Le ministre français de l'Économie a promis "un suivi rapproché" afin de garantir le "maintien en France" des capacités industrielles stratégiques. Cette entreprise est en effet l’un des fleurons de l’industrie d’armement française.
"Le gouvernement a imposé à l'investisseur des conditions strictes de maintien en France et de modernisation des capacités industrielles, indispensables à la poursuite des activités stratégiques de LMB", a réagi le ministère, interrogé par l'AFP.
M. Lescure a précisé devant la presse que l'État français aurait "une +golden share+, une action préférentielle, au capital de LMB", ce qui veut dire que "toute décision stratégique pourra être bloquée par l'État" français.
L'accord prévoit également que "l'entreprise continue à produire en France" et que "les contrats stratégiques soient protégés", a-t-il précisé.
La France promet un droit de regard
Cette vente a fait réagir d’autant que le climat politique est tendu avec les Etats-Unis. Depuis son arrivée au pouvoir Donald Trump a mis à mal l’atlantisme et ses relations avec les pays européens. La France, face aux menaces américaines, prône un développement d’une défense européenne. Cette vente d’un fleuron de l’industrie d’armement française est donc pour le moins étonnante.

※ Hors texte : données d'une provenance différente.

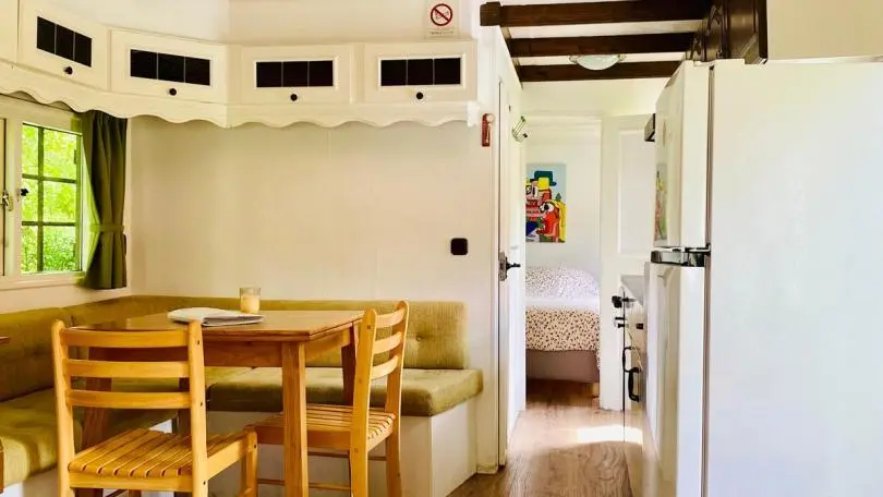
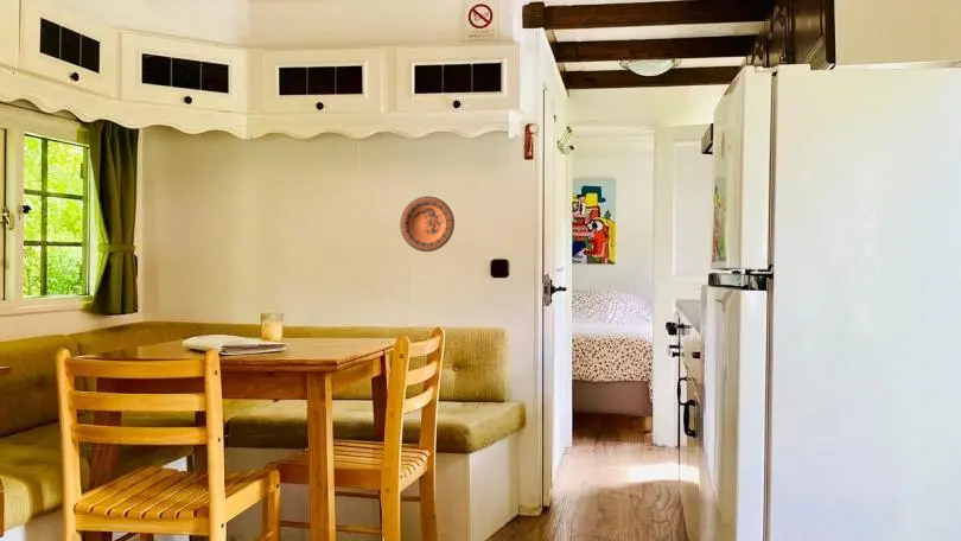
+ decorative plate [399,196,456,253]
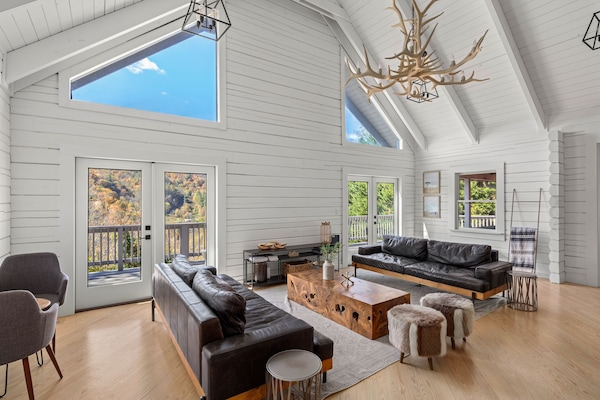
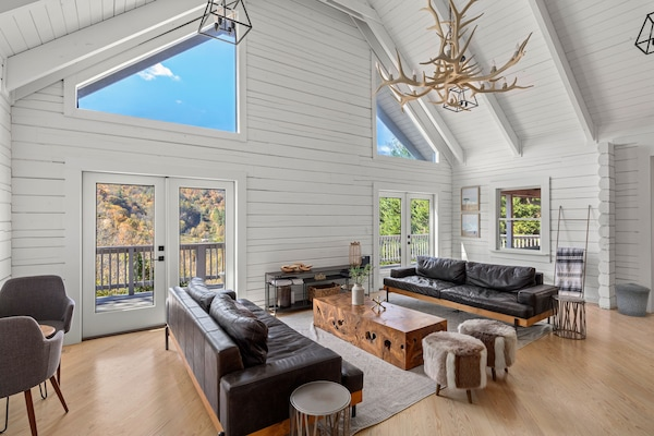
+ trash can [613,282,652,318]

Elle intervient également après des ventes discutables de certaines industries françaises. Comme celle du pôle énergie d’Alstom à l'américain General Electric, en 2014, par le ministre de l’Economie d’alors, Emmanuel Macron. Cette cession à l’américain a été suivie par des pertes conséquentes en emplois en France malgré les promesses faites lors de la transaction.

Depuis, la France a racheté l’activité nucléaire de General Electric en 2022, dont les fameuses turbines électriques Arabelle pour relancer l’industrie nucléaire en France.
Des réactions aussi bien à gauche qu’à droite
Le président du Rassemblement national (extrême droite) Jordan Bardella a dénoncé sur X une "grande braderie", au moment où "le réarmement de la France est une nécessité vitale, alors que le monde qui vient remet en cause toutes nos certitudes".
De son côté, la députée La France insoumise (gauche radicale) Aurélie Trouvé a qualifié, sur le même réseau social, de "suicidaire" la décision de faire passer "un industriel stratégique pour la défense et l'aéronautique française entre les mains des USA de Trump".
"On souhaite être ouverts, mais très vigilants. Évidemment, on ne brade pas la souveraineté française, surtout en défense, technologies, santé, ou agroalimentaire, à aucun prix", a réagi Roland Lescure.
LMB, dont le siège social se trouve à Malemort-sur-Corrèze (sud-ouest), réalise 30% de son chiffre d'affaires aux États-Unis. Son PDG, Thomas Bernard, s'est installé aux États-Unis en 2016 pour développer le marché nord-américain de l'entreprise.
Les ventilateurs électriques de LMB équipent l'avion de combat Rafale de Dassault, les sous-marins nucléaires lanceurs d'engins (SNLE) de Naval Group, les hélicoptères Tigre d’Airbus, le char Leclerc et le porte-avions Charles de Gaulle.